More than 400 years after Italian composer Alessandro Striggio wrote his extravagant 40-part Missa sopra Ecco sì beato giorno, it has been rediscovered by a Berkeley music scholar who identified the work and rescued it from obscurity. This gigantic choral setting of music for the Catholic Mass was composed in Florence for the Medici family and sent as a gift to the Holy Roman Emperor in 1567. Lasting 30 minutes and composed for a massive ensemble of five eight-part double choirs, it is one of the most extraordinary art works of the Italian Renaissance, but had been lost since 1726.
Renowned harpsichordist and Berkeley musicology professor Davitt Moroney had known that Striggio’s grand choral piece had once existed; other scholars had published letters written by the composer to his patron, Francesco de’ Medici, whose father, Cosimo de’ Medici, was Duke of Florence. In late 1566 Striggio embarked on a quasi-diplomatic mission to the leading courts of Europe. He not only gave a presentation copy of the Mass to the Emperor in 1567, but also performed it at the courts in Munich and Paris shortly before he visited Queen Elizabeth I in London. This is an example of Renaissance music being used as a political and diplomatic tool on the international stage.
Moroney first found a trace of the lost Mass in 1987 and became convinced it was in Paris, at the Bibliothèque Nationale de France. For nearly 20 years he regularly made attempts to find the legendary work. Then in January 2005 he recognized information published by a French scholar as the crucial piece of the jigsaw that enabled him to locate the missing manuscript. Finally holding the manuscript in his hands was “a magical moment,” he says. He is still visibly thrilled from the discovery.
The surviving copy is French and was made in about 1620. In 1726 it was donated to Louis XV, but was then mistakenly catalogued under the name of a non-existent composer, “Strusco.” It eventually became part of the Bibliothèque Nationale, but the library’s 1914 catalogue had listed the work not only under this wrong name but also without its title and described as being for “four voices” instead of 40, and so it had become both invisible and unidentifiable.

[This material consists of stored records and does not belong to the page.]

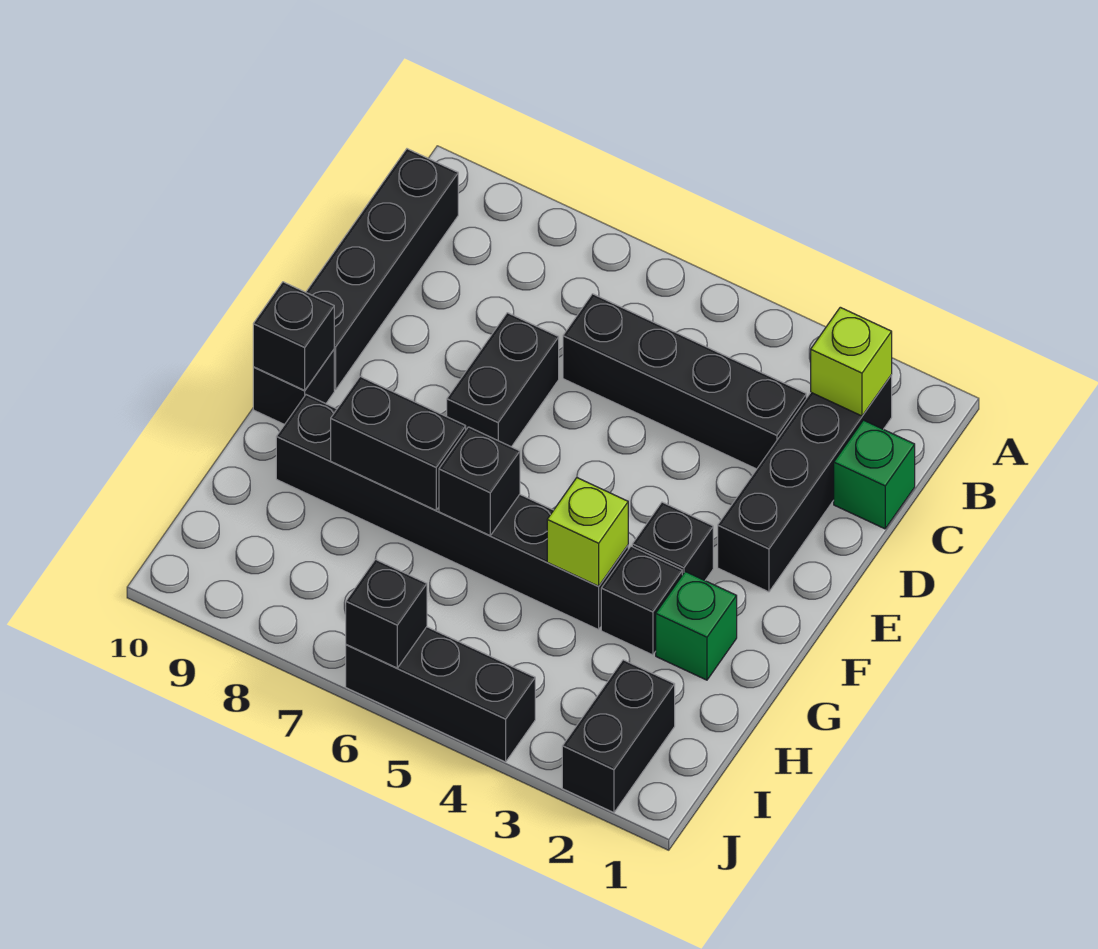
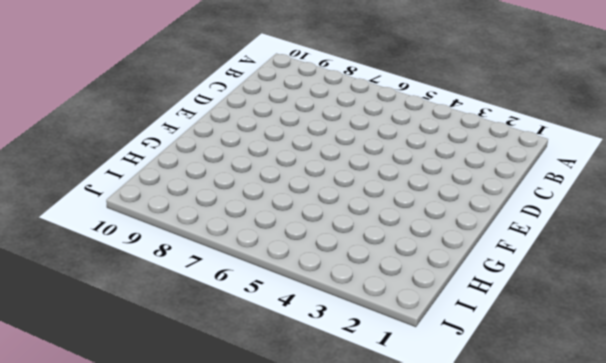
none -> black 1x4 brick [718,375,892,592]
none -> black 1x4 brick [306,149,458,390]
none -> green 1x1 brick [834,420,915,529]

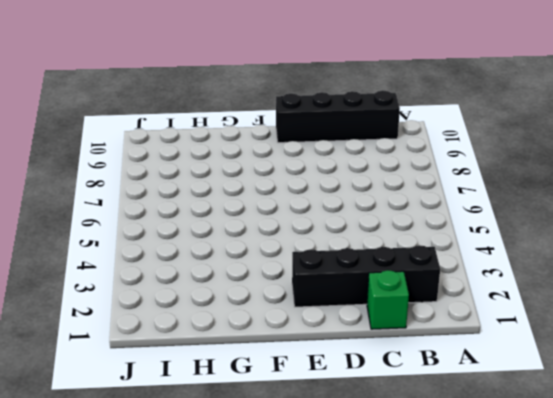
none -> black 1x4 brick [563,294,806,469]
none -> black 1x2 brick [447,313,559,447]
none -> black 1x1 brick [632,502,713,580]

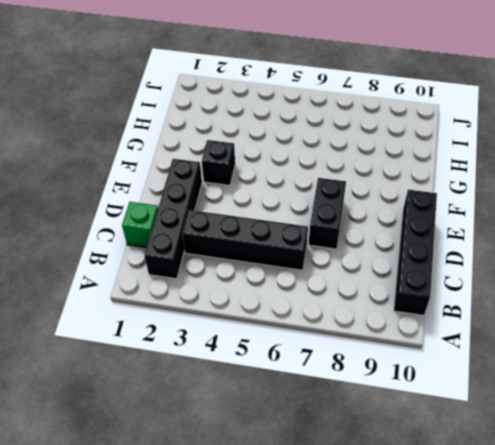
none -> black 1x1 brick [253,350,334,425]
none -> green 1x1 brick [656,572,737,680]
none -> black 1x1 brick [601,546,682,655]

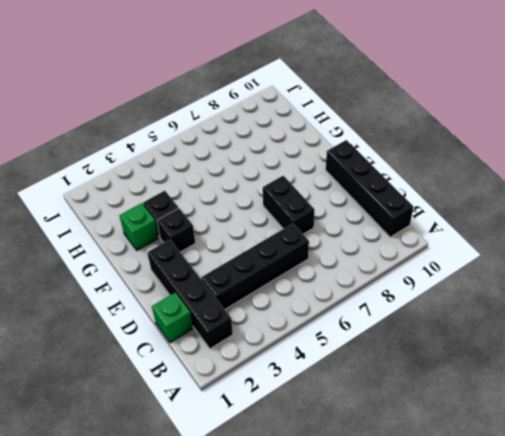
none -> black 1x1 brick [253,350,334,425]
none -> black 1x6 brick [276,395,628,630]
none -> black 1x2 brick [562,660,675,813]

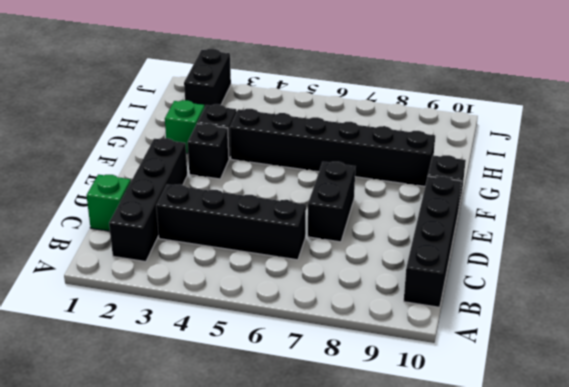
none -> black 1x3 brick [346,627,535,762]
none -> lime 1x1 brick [811,307,892,416]
none -> black 1x1 brick [253,282,334,391]

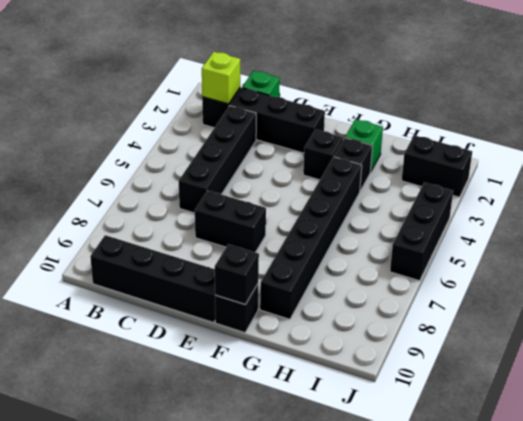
none -> lime 1x1 brick [547,478,628,586]
none -> black 1x1 brick [439,427,520,535]
none -> black 1x2 brick [331,376,466,510]

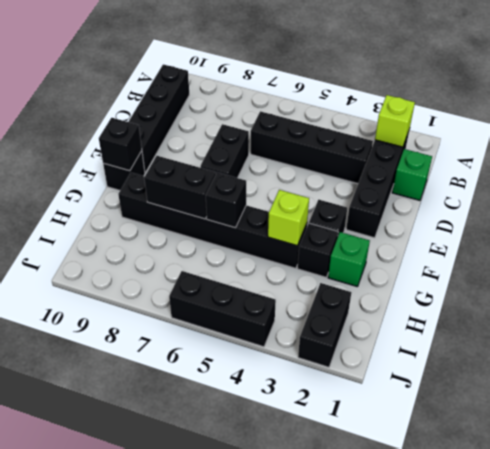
none -> black 1x1 brick [346,559,427,668]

Although most of Striggio’s piece is in 40 different voice parts, the last movement is for 60 separate voices (five twelve-part choirs) and is the only known piece of 60-part counterpoint in the history of Western music. “It’s one of the first great pieces to use architecture and space, with musical phrases physically moving around the ring from choir to choir,” says Moroney, a bright-eyed, animated man, seated in his small Morrison Hall office. “It is an intellectual achievement of the highest order. There are other large choral works, but Striggio’s Mass is unique, with its five eight-part choirs. This is Florentine art at its most spectacular.”
The 40-part piece was probably performed in Florence’s cathedral, the Duomo, under Brunelleschi’s famous dome; or perhaps in the medieval Baptistery, whose mosaic decoration is octagonal on five levels and thus has forty panels. Moroney also concludes that, in view of Striggio’s visit to London in 1567, the Mass must have been the inspiration for one of the iconic compositions of the sixteenth century, the 40-part motet Spem in alium by the English composer Thomas Tallis.
In 2007, Moroney received a U.C. President’s Research Fellowship in the Humanities to return to Paris. He published a detailed research article for the Journal of the American Musicological Society showing how it seems to have been Cosimo de’ Medici’s intention in 1567 to use the grandiose Mass to impress the Emperor enough to grant Cosimo a royal title. The Emperor declined, but the Duke of Florence’s ambitions were answered by the pope himself, who in 1569 granted him a crown and the title “Grand Duke of Tuscany.”
While on the President’s Fellowship in France, Moroney managed to identify exactly where the Paris performance had taken place in May 1567. He also transcribed the Mass into modern musical notation and prepared the first modern performance. In July, as part of the BBC Proms classical music festival, he conducted two of the finest choirs in the world, the BBC Singers and the Tallis Scholars, in London’s Royal Albert Hall. The 7,500-seat hall was sold out and some seven million more listeners around the globe tuned in to listen.
“The concert was a huge event,” Moroney smiles. “We got Striggio back on the map. For those of us who do research in the humanities, this is an example of one of the many kinds of musical scholarship we do: not only identifying a lost work, tracing its historical importance, and translating it into practical modern notation, but also taking that extra step that brings the music back to life in a performance, giving pleasure to modern listeners.”